Hawaii’s Kilauea volcano has been spewing lava since Thursday, May 3, and has destroyed 26 homes since then. Kilauea is a shield volcano, which means it emits fluid basalt lava and has a broad dome shape, instead of a steep peak. But this is not Kilauea’s first massive eruption. This week’s activity is just one of 61 recorded eruptions in the volcano’s cycle. In fact, Kilauea has actually been erupting on a regular basis since 1983, making it the longest continuously erupting volcano in the world, according to the U.S. Geological Survey, as reported by Esquire. 

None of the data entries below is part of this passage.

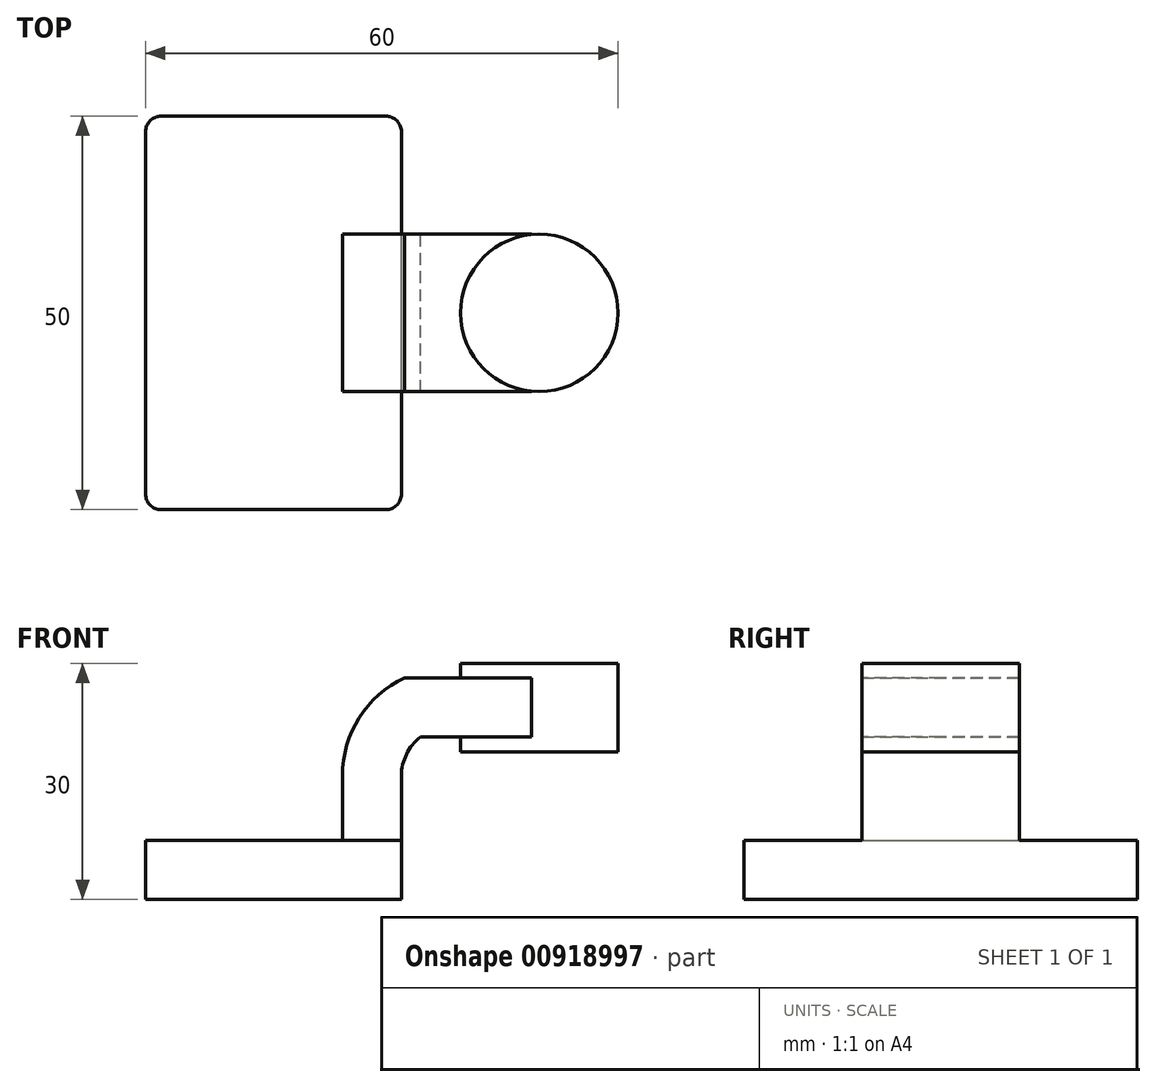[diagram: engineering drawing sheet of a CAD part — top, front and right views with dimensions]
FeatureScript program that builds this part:
annotation { "Feature Type Name" : "Feature", "Feature Type Description" : "" }
export const myFeature = defineFeature(function(context is Context, id is Id, definition is map)
    precondition{}
    {
        {
            var Q0;
            Q0=qCreatedBy(makeId("Front.planeOp"),FACE);
            var sketch = newSketch(context, id + "F0", { "sketchPlane" : qUnion([Q0])});
            skLineSegment(sketch, "E0.bottom", {"start": v(-16.25, 3.75) * mm, "end": v(16.25, 3.75) * mm});
            skLineSegment(sketch, "E0.top", {"start": v(-16.25, -3.75) * mm, "end": v(16.25, -3.75) * mm});
            skLineSegment(sketch, "E0.left", {"start": v(-16.25, 3.75) * mm, "end": v(-16.25, -3.75) * mm});
            skLineSegment(sketch, "E0.right", {"start": v(16.25, 3.75) * mm, "end": v(16.25, -3.75) * mm});
            skPoint(sketch, "E0.middle", {"position": v(0, 0) * mm});
            skLineSegment(sketch, "E1.bottom", {"start": v(43.75, 15) * mm, "end": v(23.75, 15) * mm});
            skLineSegment(sketch, "E1.top", {"start": v(43.75, 26.25) * mm, "end": v(23.75, 26.25) * mm});
            skLineSegment(sketch, "E1.left", {"start": v(43.75, 15) * mm, "end": v(43.75, 26.25) * mm});
            skLineSegment(sketch, "E1.right", {"start": v(23.75, 15) * mm, "end": v(23.75, 26.25) * mm});
            skPoint(sketch, "E1.middle", {"position": v(33.75, 20.62) * mm});
            skLineSegment(sketch, "E2", {"start": v(16.25, 3.75) * mm, "end": v(16.25, 11.95) * mm});
            skLineSegment(sketch, "E3", {"start": v(18.66, 16.88) * mm, "end": v(32.77, 16.88) * mm});
            skArc(sketch, "E4", {"start": v(16.25, 11.95) * mm, "mid": v(16.88, 14.7) * mm, "end": v(18.66, 16.88) * mm});
            skLineSegment(sketch, "E5.0", {"start": v(16.62, 24.38) * mm, "end": v(32.77, 24.38) * mm});
            skArc(sketch, "E5.1", {"start": v(8.75, 11.95) * mm, "mid": v(10.88, 19.3) * mm, "end": v(16.62, 24.38) * mm});
            skLineSegment(sketch, "E5.2", {"start": v(8.75, 3.75) * mm, "end": v(8.75, 11.95) * mm});
            skLineSegment(sketch, "E6", {"start": v(32.77, 16.88) * mm, "end": v(32.77, 24.38) * mm});
            skFitSpline(sketch, "E7", {"points": [v(-16.25, 3.75) * mm, v(16.62, 24.38) * mm], "startDerivative": vector(23.22, 45.7) * mm, "endDerivative": vector(38.43, 1.92) * mm});
            skLineSegment(sketch, "E8", {"start": v(33.75, 20.62) * mm, "end": v(33.75, 26.25) * mm});
            skLineSegment(sketch, "E9", {"start": v(33.75, 20.62) * mm, "end": v(33.75, 15) * mm});
            skLineSegment(sketch, "E10", {"start": v(32.77, 24.38) * mm, "end": v(33.75, 24.38) * mm});
            skLineSegment(sketch, "E11", {"start": v(32.77, 16.88) * mm, "end": v(33.75, 16.88) * mm});
            skSolve(sketch);
        }
        {
            var Q0;
            Q0=makeQuery(id+"F0.imprint","IMPRINT",FACE,{"disambiguationData":[TD([[makeQuery(id+"F0.imprint","IMPRINT",EDGE,{"derivedFrom":sQuery(id+"F0.wireOp",EDGE,"E0.top")}),1.0]])]});
            extrude(context, id + "F1", {"entities" : qUnion([Q0]), "endBound" : BoundingType.SYMMETRIC, "depth" : 50 * mm, "offsetDistance" : 25 * mm});
        }
        {
            var Q0;
            {var subQ4=sQuery(id+"F0.wireOp",EDGE,"E2");Q0=makeQuery(id+"F0.imprint","IMPRINT",FACE,{"disambiguationData":[TD([[makeQuery(id+"F0.imprint","IMPRINT",EDGE,{"derivedFrom":subQ4}),1.0]])]});}
            var Q1;
            {var subQ5=sQuery(id+"F0.wireOp",EDGE,"E6");Q1=makeQuery(id+"F0.imprint","IMPRINT",FACE,{"disambiguationData":[TD([[makeQuery(id+"F0.imprint","IMPRINT",EDGE,{"derivedFrom":subQ5}),1.0]])]});}
            extrude(context, id + "F2", {"entities" : qUnion([Q0, Q1]), "operationType" : NewBodyOperationType.ADD, "endBound" : BoundingType.SYMMETRIC, "depth" : 20 * mm, "offsetDistance" : 25 * mm});
        }
        {
            var Q0;
            Q0=makeQuery(id+"F0.imprint","IMPRINT",FACE,{"disambiguationData":[TD([[makeQuery(id+"F0.imprint","IMPRINT",EDGE,{"derivedFrom":sQuery(id+"F0.wireOp",EDGE,"E5.1")}),1.0]])]});
            extrude(context, id + "F3", {"entities" : qUnion([Q0]), "operationType" : NewBodyOperationType.ADD, "endBound" : BoundingType.SYMMETRIC, "depth" : 6.25 * mm, "offsetDistance" : 25 * mm});
        }
        {
            var Q0;
            {var subQ4=sQuery(id+"F0.wireOp",EDGE,"E1.left");Q0=makeQuery(id+"F0.imprint","IMPRINT",FACE,{"disambiguationData":[TD([[makeQuery(id+"F0.imprint","IMPRINT",EDGE,{"derivedFrom":subQ4}),1.0]])]});}
            var Q1;
            Q1=sQuery(id+"F0.wireOp",EDGE,"E8");
            revolve(context, id + "F4", {"operationType" : NewBodyOperationType.ADD, "surfaceOperationType" : NewSurfaceOperationType.NEW, "entities" : qUnion([Q0]), "axis" : qUnion([Q1]), "revolveType" : RevolveType.FULL});
        }
        {
            var Q0;
            Q0=makeQuery(id+"F1.opExtrude","CAP_EDGE",EDGE,{"disambiguationData":[OSD([sQuery(id+"F0.wireOp",EDGE,"E0.left")])],"isStart":true});
            var Q1;
            Q1=makeQuery(id+"F1.opExtrude","CAP_EDGE",EDGE,{"disambiguationData":[OSD([sQuery(id+"F0.wireOp",EDGE,"E0.left")])],"isStart":false});
            var Q2;
            Q2=makeQuery(id+"F1.opExtrude","CAP_EDGE",EDGE,{"disambiguationData":[OSD([sQuery(id+"F0.wireOp",EDGE,"E0.right")])],"isStart":false});
            var Q3;
            Q3=makeQuery(id+"F1.opExtrude","CAP_EDGE",EDGE,{"disambiguationData":[OSD([sQuery(id+"F0.wireOp",EDGE,"E0.right")])],"isStart":true});
            fillet(context, id + "F5", {"entities" : qUnion([Q0, Q1, Q2, Q3]), "radius" : 2 * mm, "tangentPropagation" : true, "allowEdgeOverflow" : false});
        }
    });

In January of 1983, initial eruptions on Kilauea’s East Rift Zone created a 4-mile-long fissure on the Big Island’s southeastern corner. A few months later, the eruptions focused on a single vent and eventually lava fountains created a cinder-and-spatter cone called Pu’u’O’o. The lava from Pu’u’O’o eventually destroyed 16 houses. In March 1990, another lava field destroyed more than 100 homes, plus a church and a store, burying them under 80 feet of lava. Over the next 15 years, activity reverted back to Pu’u’O’o and the result has been a continuous, but quiet, effusion of lava entering the ocean. Four hundred and eighteen acres of land have been added to Hawaii’s Big Island by the new, cooled rock has settled into and risen above the surface of the ocean. And in 2010 and 2011, lava flows destroyed more homes that had been built on top of the previous lava flows in Kalapana.